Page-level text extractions
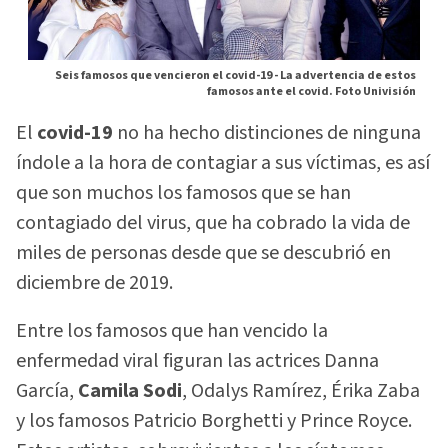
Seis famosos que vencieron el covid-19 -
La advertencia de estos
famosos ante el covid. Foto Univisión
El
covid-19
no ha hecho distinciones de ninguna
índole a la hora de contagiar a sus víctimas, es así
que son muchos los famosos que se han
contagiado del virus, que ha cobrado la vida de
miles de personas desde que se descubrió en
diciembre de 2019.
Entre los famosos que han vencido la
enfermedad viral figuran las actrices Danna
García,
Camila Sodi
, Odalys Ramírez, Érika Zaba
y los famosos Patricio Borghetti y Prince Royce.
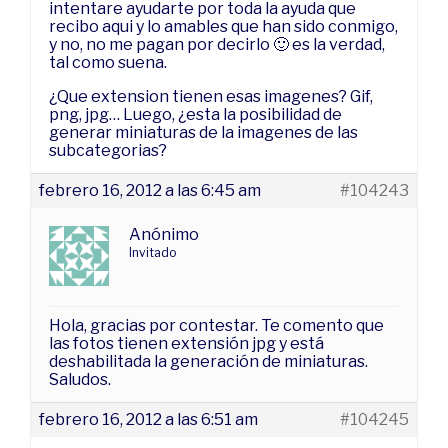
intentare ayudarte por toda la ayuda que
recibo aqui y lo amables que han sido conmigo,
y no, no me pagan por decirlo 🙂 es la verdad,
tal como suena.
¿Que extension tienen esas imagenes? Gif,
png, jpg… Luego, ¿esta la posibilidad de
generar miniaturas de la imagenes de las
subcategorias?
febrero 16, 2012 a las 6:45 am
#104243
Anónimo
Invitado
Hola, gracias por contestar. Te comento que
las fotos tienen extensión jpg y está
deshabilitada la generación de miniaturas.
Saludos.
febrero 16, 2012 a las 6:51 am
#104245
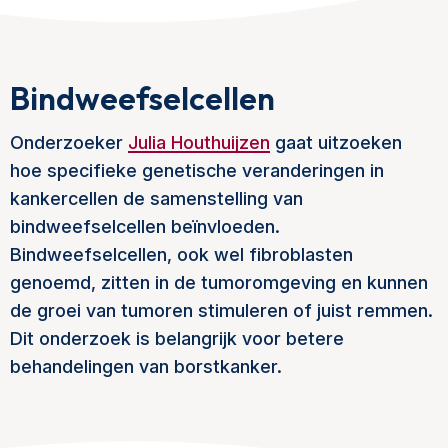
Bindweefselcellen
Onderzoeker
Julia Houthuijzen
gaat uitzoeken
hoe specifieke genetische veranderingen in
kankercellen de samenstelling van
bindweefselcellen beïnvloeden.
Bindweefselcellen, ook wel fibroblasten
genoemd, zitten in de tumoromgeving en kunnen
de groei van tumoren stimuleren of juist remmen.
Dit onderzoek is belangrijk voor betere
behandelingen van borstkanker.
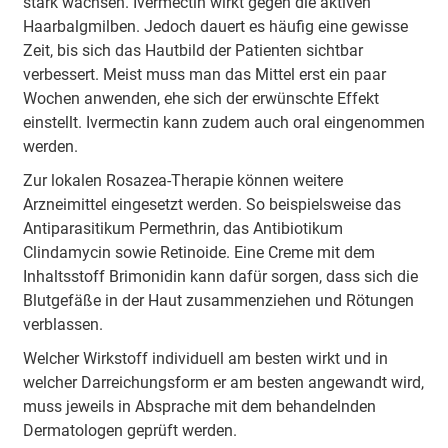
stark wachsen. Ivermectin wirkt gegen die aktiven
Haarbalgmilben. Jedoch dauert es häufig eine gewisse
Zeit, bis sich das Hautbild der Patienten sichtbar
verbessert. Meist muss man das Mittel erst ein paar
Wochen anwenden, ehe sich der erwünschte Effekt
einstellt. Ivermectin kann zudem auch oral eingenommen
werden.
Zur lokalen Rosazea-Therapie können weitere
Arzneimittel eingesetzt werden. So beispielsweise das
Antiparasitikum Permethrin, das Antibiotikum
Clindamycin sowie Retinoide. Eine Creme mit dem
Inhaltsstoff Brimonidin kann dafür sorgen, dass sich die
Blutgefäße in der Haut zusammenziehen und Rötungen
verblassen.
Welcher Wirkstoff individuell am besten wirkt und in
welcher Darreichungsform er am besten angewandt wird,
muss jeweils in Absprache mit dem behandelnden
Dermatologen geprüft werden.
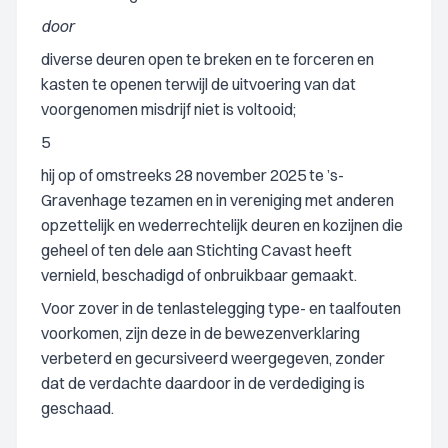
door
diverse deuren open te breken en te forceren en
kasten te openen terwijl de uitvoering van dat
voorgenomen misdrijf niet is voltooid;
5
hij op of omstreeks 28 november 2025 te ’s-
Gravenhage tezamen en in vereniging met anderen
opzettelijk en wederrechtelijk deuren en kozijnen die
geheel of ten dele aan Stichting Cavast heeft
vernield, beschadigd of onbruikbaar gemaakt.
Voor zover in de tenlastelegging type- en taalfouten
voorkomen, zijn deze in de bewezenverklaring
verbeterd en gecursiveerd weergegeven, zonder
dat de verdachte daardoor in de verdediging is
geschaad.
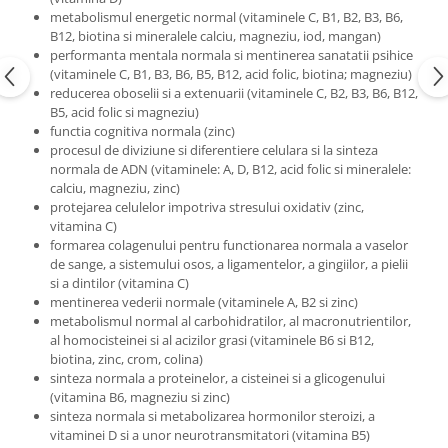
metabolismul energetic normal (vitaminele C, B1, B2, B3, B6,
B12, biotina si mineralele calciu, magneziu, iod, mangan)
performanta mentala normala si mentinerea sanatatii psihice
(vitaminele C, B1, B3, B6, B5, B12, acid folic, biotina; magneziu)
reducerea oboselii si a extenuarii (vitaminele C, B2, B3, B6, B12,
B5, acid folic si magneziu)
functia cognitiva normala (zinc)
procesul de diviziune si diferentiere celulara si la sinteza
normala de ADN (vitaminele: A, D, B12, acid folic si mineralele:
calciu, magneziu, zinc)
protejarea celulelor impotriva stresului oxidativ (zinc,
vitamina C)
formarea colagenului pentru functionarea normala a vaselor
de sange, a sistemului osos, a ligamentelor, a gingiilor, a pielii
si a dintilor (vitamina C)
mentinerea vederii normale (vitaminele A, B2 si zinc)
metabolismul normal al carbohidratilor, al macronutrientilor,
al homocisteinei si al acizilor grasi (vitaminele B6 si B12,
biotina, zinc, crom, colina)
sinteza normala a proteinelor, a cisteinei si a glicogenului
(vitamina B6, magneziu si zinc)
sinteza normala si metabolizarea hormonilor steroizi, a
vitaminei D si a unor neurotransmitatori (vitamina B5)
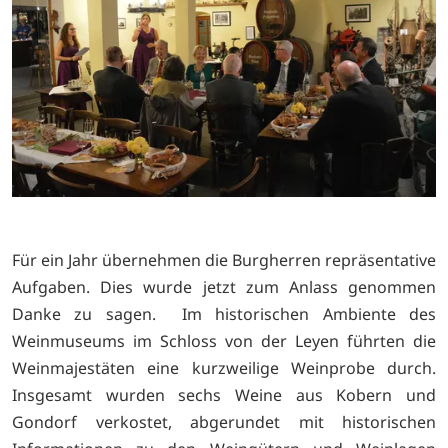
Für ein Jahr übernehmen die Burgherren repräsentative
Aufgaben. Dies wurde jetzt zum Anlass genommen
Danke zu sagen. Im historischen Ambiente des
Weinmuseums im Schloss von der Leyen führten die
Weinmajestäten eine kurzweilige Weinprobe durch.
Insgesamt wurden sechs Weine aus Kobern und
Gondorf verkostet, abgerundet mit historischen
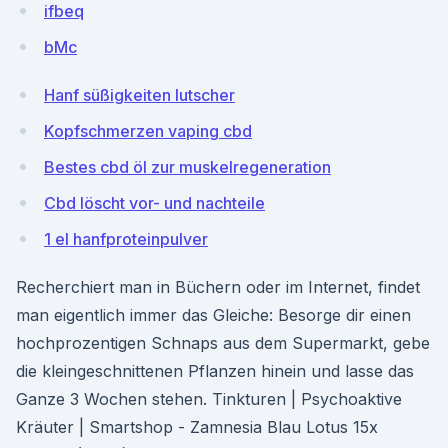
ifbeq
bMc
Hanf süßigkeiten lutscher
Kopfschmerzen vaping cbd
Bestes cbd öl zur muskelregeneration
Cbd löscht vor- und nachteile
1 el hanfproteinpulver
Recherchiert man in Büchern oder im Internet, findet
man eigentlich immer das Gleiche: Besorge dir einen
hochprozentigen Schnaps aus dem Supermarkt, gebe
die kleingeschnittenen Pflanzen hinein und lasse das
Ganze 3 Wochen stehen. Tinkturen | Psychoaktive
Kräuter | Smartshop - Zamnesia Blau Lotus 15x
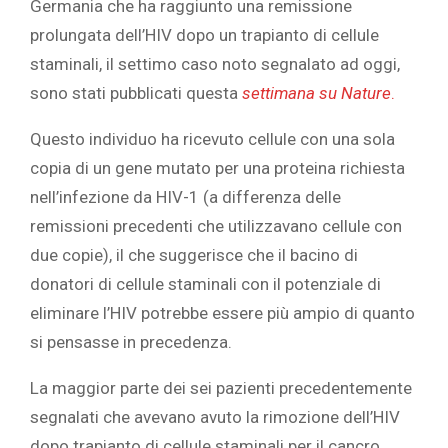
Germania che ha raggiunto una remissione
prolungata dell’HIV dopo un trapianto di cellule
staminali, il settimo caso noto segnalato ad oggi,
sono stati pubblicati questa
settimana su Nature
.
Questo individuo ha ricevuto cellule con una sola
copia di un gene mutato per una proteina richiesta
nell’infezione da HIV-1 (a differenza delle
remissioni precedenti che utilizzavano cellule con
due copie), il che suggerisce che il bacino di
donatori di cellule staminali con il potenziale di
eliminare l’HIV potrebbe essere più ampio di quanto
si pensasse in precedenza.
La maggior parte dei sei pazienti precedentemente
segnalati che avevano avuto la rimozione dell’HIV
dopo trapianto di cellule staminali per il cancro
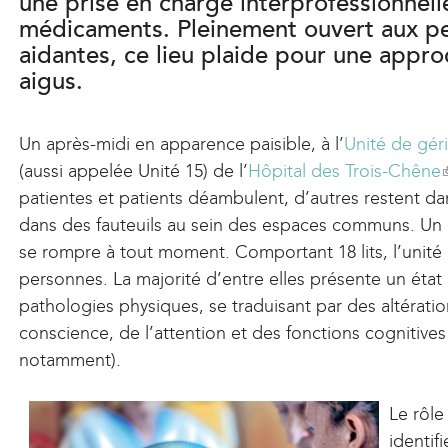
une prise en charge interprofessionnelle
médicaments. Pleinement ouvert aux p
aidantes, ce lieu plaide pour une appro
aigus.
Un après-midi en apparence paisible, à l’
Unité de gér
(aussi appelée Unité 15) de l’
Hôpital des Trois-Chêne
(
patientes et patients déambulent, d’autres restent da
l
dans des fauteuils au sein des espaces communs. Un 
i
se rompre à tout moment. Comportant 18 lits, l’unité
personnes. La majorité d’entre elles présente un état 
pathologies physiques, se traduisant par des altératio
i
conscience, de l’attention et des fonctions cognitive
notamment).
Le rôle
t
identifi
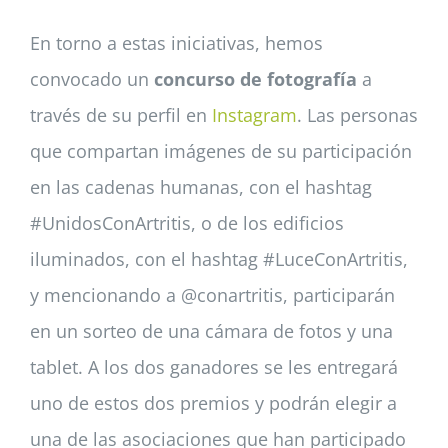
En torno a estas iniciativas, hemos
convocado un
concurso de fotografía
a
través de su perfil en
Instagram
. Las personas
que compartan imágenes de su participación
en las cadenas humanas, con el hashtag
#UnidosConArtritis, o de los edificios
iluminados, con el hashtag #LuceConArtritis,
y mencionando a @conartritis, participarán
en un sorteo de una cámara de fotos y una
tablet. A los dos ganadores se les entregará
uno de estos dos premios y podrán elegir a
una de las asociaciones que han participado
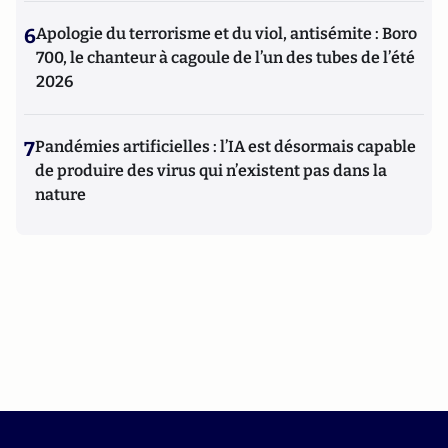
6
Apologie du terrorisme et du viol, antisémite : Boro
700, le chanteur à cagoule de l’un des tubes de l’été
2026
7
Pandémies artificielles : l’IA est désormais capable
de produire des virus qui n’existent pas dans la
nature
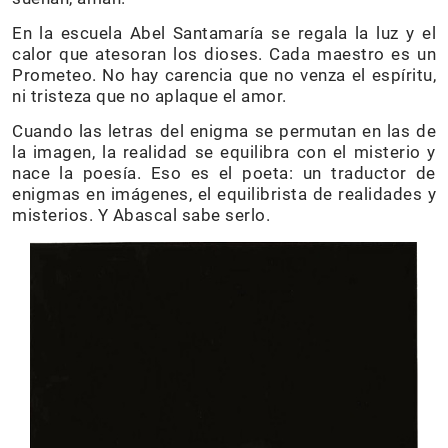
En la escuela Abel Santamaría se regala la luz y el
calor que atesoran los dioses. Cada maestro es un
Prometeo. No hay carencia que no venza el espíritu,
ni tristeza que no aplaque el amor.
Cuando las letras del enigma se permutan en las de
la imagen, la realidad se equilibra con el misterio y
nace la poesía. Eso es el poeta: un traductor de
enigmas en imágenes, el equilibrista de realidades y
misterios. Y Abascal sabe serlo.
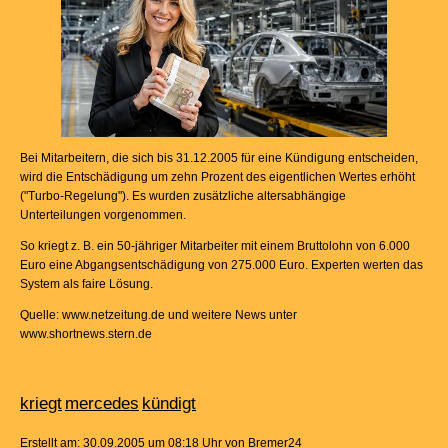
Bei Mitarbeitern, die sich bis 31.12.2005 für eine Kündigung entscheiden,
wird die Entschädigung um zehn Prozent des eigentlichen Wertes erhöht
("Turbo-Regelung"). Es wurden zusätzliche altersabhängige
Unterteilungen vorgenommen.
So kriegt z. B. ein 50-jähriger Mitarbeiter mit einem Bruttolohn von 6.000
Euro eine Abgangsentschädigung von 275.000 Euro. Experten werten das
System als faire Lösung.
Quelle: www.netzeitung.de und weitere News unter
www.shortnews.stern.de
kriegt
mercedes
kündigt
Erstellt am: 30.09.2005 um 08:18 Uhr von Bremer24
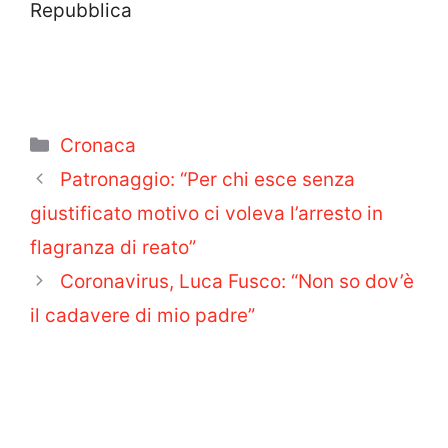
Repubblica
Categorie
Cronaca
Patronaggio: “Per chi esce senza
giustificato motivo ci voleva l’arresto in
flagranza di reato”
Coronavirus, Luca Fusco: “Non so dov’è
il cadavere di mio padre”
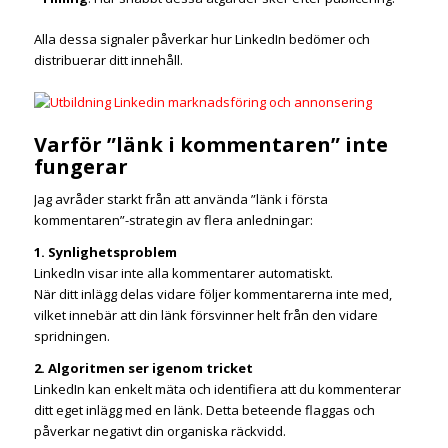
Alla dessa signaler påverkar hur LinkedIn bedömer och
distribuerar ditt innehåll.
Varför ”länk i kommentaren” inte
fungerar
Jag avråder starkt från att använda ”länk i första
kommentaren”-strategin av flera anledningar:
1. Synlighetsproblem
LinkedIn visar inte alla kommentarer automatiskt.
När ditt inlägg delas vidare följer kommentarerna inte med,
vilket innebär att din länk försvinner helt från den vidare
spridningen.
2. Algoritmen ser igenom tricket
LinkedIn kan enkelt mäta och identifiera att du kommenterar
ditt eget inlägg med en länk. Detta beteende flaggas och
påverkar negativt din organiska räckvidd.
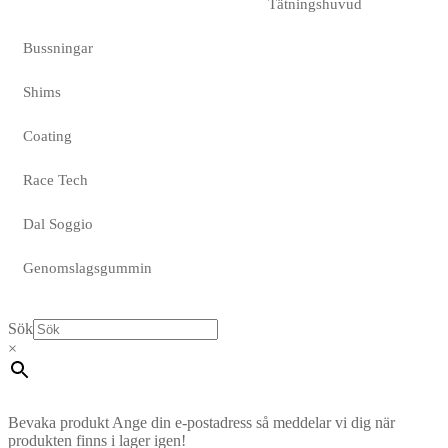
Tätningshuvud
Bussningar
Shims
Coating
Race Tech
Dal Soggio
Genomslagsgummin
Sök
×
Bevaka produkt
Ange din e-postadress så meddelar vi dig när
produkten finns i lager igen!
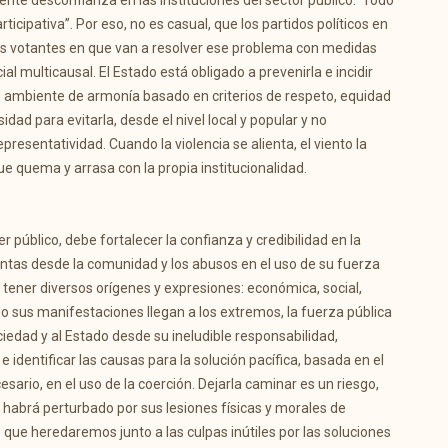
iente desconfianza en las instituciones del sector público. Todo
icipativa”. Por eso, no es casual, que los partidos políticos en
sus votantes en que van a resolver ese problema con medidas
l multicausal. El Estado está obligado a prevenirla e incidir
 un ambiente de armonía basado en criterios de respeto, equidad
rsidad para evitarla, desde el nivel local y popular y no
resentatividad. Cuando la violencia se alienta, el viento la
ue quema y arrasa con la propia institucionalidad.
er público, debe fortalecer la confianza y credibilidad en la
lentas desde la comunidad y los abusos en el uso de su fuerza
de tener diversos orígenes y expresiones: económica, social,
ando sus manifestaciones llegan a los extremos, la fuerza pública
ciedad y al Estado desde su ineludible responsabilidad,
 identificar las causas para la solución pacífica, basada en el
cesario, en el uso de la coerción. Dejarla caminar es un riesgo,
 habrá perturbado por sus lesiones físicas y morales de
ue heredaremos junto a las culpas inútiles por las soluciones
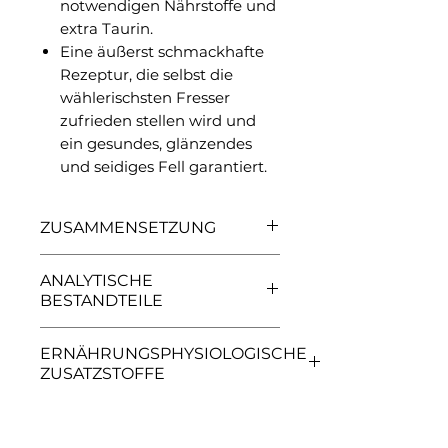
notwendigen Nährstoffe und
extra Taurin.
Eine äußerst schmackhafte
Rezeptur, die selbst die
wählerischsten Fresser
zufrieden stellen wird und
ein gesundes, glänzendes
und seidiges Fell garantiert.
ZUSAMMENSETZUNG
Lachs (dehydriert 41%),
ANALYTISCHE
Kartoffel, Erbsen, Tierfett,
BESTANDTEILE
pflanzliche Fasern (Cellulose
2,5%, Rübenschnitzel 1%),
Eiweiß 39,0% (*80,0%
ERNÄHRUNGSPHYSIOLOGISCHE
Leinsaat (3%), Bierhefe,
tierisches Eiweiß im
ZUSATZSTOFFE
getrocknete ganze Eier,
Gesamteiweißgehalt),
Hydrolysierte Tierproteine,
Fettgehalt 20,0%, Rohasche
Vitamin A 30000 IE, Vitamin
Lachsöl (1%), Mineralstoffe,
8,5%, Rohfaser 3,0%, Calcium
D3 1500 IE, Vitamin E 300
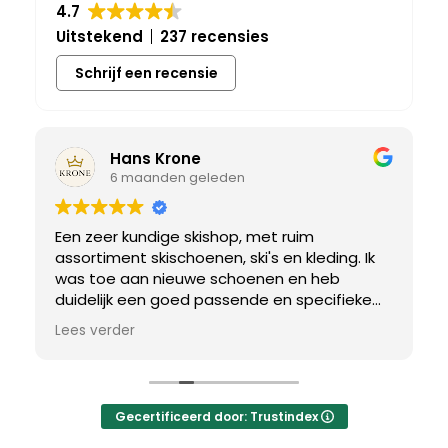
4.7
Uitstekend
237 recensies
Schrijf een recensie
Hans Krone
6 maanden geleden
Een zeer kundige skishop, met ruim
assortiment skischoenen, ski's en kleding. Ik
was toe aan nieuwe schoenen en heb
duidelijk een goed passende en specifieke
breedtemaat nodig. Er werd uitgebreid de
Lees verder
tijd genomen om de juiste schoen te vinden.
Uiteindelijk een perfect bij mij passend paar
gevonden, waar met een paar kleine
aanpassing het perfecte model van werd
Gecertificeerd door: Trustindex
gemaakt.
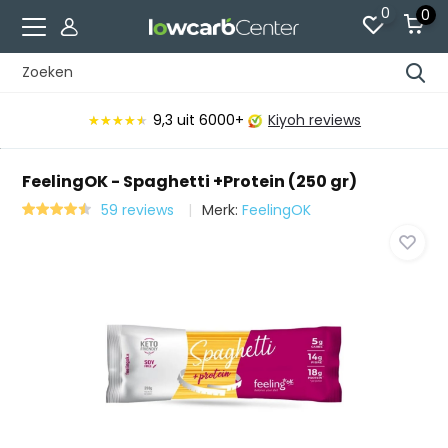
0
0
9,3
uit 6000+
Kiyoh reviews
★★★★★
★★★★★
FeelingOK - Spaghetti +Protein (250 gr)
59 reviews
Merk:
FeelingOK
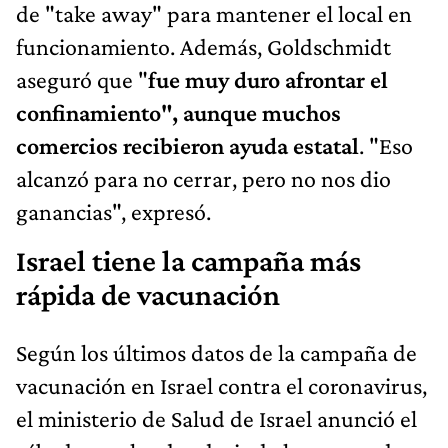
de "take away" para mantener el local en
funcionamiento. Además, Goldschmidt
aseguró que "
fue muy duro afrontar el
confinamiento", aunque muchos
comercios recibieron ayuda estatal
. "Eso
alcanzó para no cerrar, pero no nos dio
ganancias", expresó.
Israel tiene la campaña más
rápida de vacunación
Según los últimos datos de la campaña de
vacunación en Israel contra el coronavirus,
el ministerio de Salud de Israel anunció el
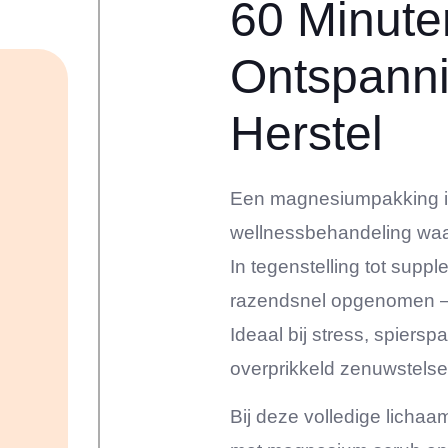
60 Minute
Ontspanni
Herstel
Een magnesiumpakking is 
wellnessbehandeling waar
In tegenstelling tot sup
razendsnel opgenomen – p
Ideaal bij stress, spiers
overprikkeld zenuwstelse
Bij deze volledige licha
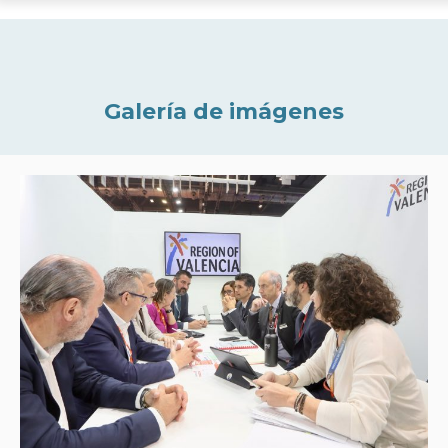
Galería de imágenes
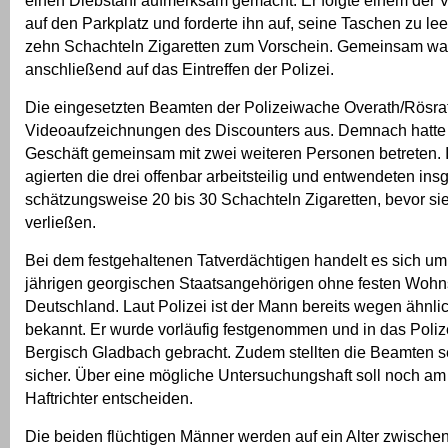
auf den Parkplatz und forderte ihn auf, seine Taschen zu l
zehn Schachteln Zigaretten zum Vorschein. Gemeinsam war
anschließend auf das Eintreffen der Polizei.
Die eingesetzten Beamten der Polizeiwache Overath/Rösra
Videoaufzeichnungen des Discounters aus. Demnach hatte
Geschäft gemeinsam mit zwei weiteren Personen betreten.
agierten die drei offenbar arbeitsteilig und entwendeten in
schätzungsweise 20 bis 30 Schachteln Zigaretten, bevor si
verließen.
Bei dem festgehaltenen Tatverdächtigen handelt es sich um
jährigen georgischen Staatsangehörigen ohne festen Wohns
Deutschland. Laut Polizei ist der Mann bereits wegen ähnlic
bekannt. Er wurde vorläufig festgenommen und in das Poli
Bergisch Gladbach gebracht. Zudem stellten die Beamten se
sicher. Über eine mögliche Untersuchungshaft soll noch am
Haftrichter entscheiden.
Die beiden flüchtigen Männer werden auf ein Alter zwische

What the task requires
The entries above hold the needed span. Transcribe exactly the lines from the one with "famosos ante el covid. Foto Univisión" to the one with "contagiado del virus, que", both included.

Exercise output
famosos ante el covid. Foto Univisión
El
covid-19
no ha hecho distinciones de ninguna
índole a la hora de contagiar a sus víctimas, es así
que son muchos los famosos que se han
contagiado del virus, que ha cobrado la vida de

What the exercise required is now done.